De là, le talent avec lequel la classe dominante développe les alternatives illusoires, totalement virtuelles, à sa domination. On remarquera qu'à cet égard la gauche du système est investie d'une fonction particulière afin de polariser l'intérêt de la population sur des questions "sociétales" ne changeant évidemment rien au rapport de force instauré en faveur de la domination capitaliste. Ainsi, nous avons désormais droit, en France, au débat sur ce qui est pudiquement présenté comme "le mariage pour tous". Et une vie décente pour tous, c'est pour quand? Pendant ce temps les agressions impérialistes otanesques se multiplient et étendent leur champ d'action sans qu'une opposition révolutionnaire ne se manifeste clairement et massivement. De même, le chômage ne fait que croître en battant tous ses records précédents et une grande partie du prolétariat se voit toujours plus plongé dans la misère.

Il n'y a pas d'illusions à entretenir, le système capitaliste ne retrouvera jamais un état de relative stabilité tel qu'il a pu en connaître lors des décennies suivant la seconde guerre mondiale. Il a, certes encore, une importante marge de manoeuvre si l'on considère que son effondrement n'aura rien de mécanique, que celui-ci ne peut être que le résultat d'une mise en oeuvre par une action politique majeure, lorsque les exploités en auront assez de sa reproduction sociale délirante. Celle-ci entraîne tous les continents dans sa tourmente, dans une interconnexion monumentale où les conditions d'existence humaine sont constamment bouleversées. La majorité des hommes pâtissant de ctte situation ne pourront indéfiniment se masquer la réalité de cette dynamique écrasante de l'aliénation car ils n'auront aucun espace nouveau à explorer, aucun lieu où se réfugier afin de créer une communauté authentique. Ils se heurteront à la plus gigantesque machine à exploiter et détruire jamais conçue jusqu'à maintenant.

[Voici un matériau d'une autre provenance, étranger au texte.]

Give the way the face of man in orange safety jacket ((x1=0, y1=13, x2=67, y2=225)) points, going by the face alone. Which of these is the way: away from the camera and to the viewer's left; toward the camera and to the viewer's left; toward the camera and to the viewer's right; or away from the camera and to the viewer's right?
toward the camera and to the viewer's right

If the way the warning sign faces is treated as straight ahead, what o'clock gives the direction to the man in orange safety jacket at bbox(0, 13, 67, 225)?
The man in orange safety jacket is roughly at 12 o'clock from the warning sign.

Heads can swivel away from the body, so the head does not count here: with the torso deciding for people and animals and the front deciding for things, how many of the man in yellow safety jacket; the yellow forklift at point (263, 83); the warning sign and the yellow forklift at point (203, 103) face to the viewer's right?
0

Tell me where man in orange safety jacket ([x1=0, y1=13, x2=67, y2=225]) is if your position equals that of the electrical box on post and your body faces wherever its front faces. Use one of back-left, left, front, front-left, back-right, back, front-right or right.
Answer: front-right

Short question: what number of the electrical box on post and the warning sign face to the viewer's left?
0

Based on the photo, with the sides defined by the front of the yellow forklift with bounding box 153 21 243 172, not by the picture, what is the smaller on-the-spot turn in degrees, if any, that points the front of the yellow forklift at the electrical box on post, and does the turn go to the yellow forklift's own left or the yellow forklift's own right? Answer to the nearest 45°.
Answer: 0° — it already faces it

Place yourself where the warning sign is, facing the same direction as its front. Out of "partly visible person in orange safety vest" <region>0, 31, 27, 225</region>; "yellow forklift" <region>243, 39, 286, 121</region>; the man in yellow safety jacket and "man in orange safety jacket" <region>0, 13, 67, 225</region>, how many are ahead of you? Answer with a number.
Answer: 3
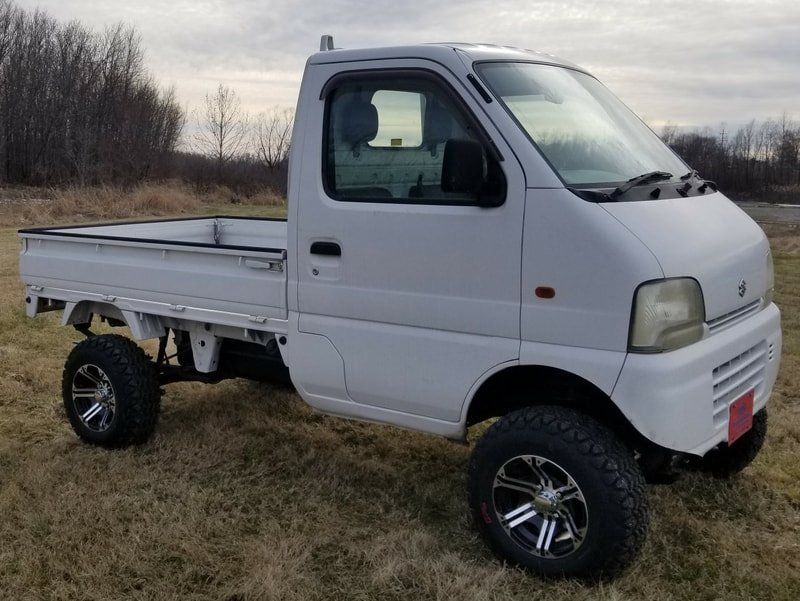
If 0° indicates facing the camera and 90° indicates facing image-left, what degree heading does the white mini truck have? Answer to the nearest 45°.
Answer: approximately 315°
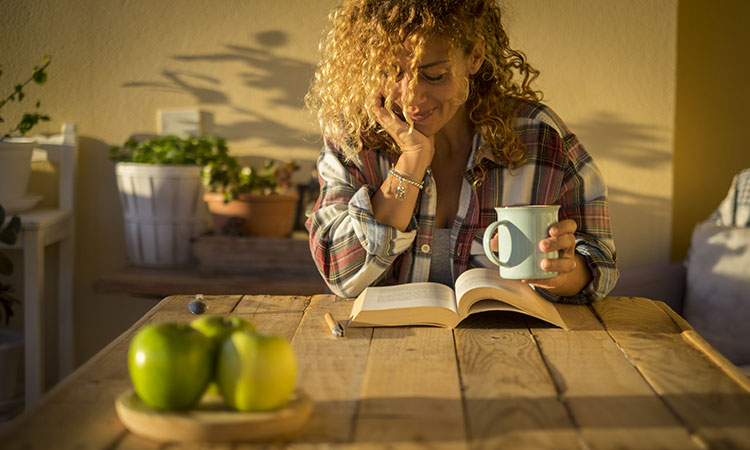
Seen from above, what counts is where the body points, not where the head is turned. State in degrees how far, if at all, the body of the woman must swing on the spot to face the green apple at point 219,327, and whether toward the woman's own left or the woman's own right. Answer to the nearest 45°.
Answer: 0° — they already face it

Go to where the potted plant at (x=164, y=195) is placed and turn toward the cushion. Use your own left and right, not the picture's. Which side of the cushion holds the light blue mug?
right

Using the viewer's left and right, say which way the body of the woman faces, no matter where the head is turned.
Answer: facing the viewer

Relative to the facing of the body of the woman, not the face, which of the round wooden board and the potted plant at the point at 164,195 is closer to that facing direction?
the round wooden board

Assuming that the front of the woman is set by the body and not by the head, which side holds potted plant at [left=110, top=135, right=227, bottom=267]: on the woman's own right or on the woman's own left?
on the woman's own right

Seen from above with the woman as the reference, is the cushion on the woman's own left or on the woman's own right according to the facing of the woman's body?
on the woman's own left

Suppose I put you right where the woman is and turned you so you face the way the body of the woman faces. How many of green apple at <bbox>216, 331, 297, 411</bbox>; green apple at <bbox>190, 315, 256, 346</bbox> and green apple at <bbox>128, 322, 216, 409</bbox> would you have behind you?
0

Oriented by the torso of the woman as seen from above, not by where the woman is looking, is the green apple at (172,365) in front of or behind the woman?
in front
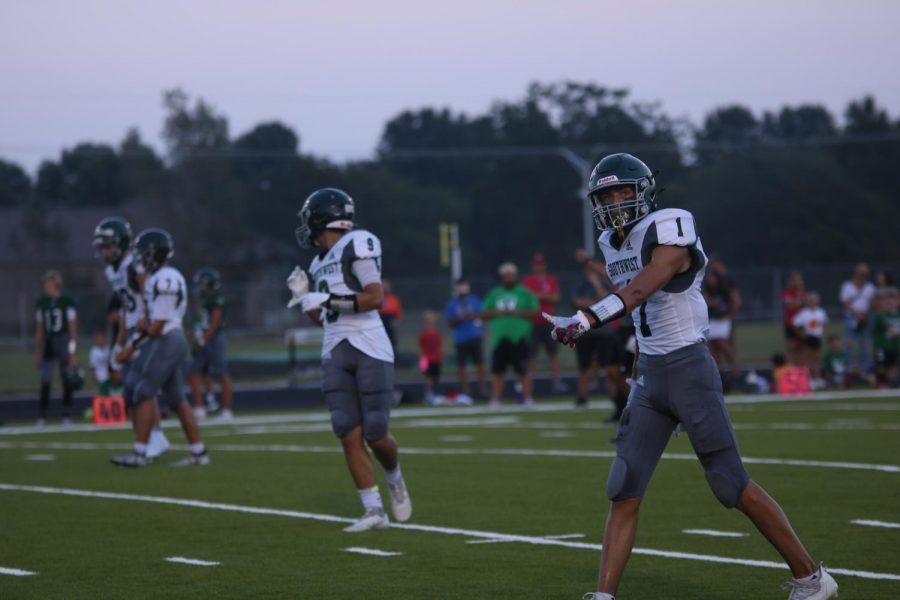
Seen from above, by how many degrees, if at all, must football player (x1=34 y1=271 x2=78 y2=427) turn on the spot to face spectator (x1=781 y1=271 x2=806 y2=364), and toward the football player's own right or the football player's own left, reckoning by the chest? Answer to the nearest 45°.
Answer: approximately 90° to the football player's own left

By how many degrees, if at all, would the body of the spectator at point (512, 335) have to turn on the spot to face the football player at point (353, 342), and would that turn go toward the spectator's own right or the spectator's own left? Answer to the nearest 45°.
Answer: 0° — they already face them

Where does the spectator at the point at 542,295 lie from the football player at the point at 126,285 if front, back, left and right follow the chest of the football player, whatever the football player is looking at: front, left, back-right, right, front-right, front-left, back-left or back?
back

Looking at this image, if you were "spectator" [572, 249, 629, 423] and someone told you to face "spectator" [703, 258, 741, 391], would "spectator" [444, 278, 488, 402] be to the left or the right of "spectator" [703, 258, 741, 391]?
left

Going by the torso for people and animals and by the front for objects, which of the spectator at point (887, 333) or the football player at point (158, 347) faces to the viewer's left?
the football player

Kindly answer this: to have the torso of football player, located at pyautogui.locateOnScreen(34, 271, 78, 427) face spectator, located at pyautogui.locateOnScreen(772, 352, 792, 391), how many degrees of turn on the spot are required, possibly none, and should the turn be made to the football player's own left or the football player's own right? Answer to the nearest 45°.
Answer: approximately 90° to the football player's own left

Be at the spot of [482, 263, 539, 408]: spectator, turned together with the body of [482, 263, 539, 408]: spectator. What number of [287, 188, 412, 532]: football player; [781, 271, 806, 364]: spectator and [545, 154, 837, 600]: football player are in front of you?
2

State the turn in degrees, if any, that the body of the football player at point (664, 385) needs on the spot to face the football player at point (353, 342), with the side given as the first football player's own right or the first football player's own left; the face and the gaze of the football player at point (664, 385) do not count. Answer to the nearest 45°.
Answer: approximately 90° to the first football player's own right

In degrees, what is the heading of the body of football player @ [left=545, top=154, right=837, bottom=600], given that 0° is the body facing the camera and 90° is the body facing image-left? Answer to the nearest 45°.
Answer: approximately 45°
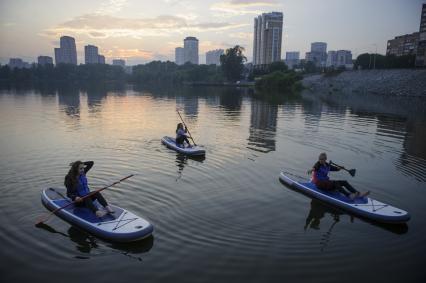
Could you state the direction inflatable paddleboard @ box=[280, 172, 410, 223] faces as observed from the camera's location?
facing the viewer and to the right of the viewer

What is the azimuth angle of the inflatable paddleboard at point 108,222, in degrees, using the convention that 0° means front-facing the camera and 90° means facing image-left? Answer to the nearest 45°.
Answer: approximately 315°

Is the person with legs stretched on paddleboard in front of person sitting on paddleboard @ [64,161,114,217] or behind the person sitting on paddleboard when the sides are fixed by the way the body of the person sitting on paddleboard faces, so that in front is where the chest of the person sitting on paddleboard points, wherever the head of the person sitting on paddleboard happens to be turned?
in front

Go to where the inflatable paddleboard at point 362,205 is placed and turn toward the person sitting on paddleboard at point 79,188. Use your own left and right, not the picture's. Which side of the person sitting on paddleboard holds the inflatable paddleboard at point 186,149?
right

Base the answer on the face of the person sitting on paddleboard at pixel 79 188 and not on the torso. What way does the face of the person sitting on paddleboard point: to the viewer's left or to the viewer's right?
to the viewer's right

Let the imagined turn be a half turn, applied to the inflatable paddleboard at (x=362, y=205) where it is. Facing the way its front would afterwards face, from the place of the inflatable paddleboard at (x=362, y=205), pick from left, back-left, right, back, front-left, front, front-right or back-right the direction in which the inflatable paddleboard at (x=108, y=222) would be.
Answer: left

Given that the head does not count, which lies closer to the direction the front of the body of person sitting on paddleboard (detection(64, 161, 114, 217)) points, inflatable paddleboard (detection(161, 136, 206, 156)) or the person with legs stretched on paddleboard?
the person with legs stretched on paddleboard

Nous ne pouvons donc que rappeler, en y insistant, que la nécessité s'impose de refuser d'adhérer aux multiples fictions "démocratiques" offertes à notre consentement passif et de s'engager sur la voie du refus radical des "nécessités économiques" et autres aménagements favorables à la voracité financière du capital. Le monde de la domination de la marchandise n'est pas notre monde, il en est l'antithèse. Nous ne sommes redevables de rien à l'égard de la classe dominante, nous devons la renvoyer au musée des Antiquités! De l'air, place à une existence communautaire libérée des chaînes de l'argent, du salariat et du capital.